▶ _EXTRACTED MATERIAL_
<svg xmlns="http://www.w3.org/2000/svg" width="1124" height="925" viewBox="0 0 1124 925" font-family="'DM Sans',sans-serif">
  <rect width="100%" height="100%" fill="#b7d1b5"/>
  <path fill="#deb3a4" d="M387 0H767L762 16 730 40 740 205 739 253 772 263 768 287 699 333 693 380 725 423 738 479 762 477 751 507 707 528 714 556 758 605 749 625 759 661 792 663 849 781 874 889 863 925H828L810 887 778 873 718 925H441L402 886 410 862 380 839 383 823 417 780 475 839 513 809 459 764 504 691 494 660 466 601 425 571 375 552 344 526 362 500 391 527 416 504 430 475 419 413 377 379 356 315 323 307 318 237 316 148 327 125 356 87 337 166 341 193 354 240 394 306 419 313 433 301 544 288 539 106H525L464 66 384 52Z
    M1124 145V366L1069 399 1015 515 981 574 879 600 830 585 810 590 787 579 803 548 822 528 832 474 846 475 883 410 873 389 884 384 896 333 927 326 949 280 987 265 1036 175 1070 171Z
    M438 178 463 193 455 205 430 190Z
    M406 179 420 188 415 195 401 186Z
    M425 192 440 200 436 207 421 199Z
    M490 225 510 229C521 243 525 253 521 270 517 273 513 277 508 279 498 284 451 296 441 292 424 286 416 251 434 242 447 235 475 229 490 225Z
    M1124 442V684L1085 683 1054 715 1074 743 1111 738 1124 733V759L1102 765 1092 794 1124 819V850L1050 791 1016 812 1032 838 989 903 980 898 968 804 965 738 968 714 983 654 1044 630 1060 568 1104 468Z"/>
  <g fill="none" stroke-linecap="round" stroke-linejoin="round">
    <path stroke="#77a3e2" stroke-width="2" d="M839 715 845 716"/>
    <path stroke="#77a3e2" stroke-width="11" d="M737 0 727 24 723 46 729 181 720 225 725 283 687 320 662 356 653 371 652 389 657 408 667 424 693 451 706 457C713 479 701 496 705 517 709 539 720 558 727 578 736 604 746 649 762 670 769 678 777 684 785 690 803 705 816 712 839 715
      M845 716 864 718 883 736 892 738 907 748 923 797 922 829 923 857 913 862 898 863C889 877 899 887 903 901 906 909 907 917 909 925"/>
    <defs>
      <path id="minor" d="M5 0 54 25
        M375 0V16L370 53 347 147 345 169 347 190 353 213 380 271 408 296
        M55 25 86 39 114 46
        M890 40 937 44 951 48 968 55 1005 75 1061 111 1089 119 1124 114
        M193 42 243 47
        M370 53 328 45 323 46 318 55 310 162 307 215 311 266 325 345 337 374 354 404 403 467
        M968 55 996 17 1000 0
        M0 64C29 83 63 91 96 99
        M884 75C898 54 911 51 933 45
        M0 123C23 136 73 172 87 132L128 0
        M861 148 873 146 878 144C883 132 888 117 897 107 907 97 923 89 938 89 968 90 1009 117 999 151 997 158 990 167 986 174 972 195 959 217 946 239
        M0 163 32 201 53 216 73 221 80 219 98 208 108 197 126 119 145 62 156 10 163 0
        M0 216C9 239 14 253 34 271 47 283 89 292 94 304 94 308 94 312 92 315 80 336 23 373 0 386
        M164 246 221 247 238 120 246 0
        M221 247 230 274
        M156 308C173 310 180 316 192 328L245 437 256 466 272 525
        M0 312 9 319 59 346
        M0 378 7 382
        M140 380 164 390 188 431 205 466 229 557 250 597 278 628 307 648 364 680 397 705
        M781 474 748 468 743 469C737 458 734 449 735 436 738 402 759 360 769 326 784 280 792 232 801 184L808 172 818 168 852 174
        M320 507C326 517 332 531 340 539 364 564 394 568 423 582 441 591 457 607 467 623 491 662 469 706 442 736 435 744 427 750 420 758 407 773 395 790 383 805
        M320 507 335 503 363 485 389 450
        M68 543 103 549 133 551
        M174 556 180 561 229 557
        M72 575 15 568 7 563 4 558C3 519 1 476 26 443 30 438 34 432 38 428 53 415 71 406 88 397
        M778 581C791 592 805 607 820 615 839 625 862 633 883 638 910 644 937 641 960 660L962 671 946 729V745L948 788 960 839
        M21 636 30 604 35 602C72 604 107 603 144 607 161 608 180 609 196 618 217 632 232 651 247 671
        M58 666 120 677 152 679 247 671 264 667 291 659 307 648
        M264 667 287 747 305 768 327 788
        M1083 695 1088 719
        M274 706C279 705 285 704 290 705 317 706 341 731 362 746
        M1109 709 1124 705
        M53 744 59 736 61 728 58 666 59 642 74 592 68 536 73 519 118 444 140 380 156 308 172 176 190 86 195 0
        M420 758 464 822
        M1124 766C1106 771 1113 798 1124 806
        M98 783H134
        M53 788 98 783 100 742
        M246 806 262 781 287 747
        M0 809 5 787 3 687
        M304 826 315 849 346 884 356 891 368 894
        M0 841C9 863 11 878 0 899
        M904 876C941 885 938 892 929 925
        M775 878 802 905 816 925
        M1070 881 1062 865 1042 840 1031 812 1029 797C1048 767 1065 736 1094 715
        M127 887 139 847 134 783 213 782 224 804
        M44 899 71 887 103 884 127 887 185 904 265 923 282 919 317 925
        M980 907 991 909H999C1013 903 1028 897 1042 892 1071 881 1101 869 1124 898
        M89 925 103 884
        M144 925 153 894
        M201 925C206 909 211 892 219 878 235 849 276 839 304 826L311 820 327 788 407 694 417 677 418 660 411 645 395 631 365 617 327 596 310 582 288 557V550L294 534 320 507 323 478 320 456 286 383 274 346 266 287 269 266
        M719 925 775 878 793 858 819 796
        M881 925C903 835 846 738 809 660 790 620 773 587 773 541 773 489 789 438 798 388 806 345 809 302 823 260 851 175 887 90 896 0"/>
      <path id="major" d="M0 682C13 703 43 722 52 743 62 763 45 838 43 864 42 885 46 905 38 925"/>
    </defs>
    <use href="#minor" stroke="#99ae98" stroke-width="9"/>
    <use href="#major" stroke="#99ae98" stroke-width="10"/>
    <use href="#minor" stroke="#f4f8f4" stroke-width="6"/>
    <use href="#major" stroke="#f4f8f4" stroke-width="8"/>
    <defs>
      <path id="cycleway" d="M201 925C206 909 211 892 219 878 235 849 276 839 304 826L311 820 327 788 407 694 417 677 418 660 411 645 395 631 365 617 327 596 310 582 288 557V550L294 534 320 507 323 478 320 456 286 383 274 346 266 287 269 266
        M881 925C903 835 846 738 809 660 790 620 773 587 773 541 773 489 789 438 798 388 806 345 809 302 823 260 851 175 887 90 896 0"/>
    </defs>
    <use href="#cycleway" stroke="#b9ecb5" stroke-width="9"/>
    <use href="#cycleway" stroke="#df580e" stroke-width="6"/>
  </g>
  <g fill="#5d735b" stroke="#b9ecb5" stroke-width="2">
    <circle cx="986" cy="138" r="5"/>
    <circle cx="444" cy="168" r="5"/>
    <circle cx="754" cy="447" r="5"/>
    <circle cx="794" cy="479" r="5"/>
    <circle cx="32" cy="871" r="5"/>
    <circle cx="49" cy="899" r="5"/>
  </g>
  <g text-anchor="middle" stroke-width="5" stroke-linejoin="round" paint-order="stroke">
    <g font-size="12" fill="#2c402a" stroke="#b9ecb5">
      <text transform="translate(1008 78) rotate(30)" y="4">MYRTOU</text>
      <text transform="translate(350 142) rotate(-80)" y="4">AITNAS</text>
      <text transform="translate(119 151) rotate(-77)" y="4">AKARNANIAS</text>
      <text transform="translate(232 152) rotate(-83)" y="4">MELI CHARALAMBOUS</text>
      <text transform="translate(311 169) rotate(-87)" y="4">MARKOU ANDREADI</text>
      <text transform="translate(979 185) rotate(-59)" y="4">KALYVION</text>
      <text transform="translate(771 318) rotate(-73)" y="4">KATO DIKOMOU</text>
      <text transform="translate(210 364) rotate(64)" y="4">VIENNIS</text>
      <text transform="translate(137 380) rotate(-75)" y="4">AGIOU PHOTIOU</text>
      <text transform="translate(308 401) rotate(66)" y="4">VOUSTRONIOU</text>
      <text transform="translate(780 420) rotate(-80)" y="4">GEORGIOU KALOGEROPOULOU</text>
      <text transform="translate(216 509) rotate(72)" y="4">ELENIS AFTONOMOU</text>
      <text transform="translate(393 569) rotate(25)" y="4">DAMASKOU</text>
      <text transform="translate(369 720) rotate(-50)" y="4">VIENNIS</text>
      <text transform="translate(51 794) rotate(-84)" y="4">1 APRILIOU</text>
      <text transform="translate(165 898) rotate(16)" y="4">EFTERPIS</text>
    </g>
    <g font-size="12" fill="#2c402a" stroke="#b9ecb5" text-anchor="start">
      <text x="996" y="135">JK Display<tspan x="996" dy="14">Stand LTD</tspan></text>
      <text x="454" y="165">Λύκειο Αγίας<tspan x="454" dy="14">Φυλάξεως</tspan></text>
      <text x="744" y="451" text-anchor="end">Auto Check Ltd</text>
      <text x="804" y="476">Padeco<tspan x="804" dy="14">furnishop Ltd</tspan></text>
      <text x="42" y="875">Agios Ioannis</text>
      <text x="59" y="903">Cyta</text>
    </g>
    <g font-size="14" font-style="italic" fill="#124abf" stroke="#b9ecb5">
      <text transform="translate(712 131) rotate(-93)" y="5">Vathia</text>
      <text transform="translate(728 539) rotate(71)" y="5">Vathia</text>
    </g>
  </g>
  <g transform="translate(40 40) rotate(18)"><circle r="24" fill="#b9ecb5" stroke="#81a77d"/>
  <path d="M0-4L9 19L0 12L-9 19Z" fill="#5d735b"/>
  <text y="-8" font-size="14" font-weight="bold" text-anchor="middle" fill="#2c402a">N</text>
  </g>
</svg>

▶ _TASK OBJECTIVE_
Over the whole listing above, give the number of lines in which "round" occurs, and no other words.

▶ _ANSWER_
2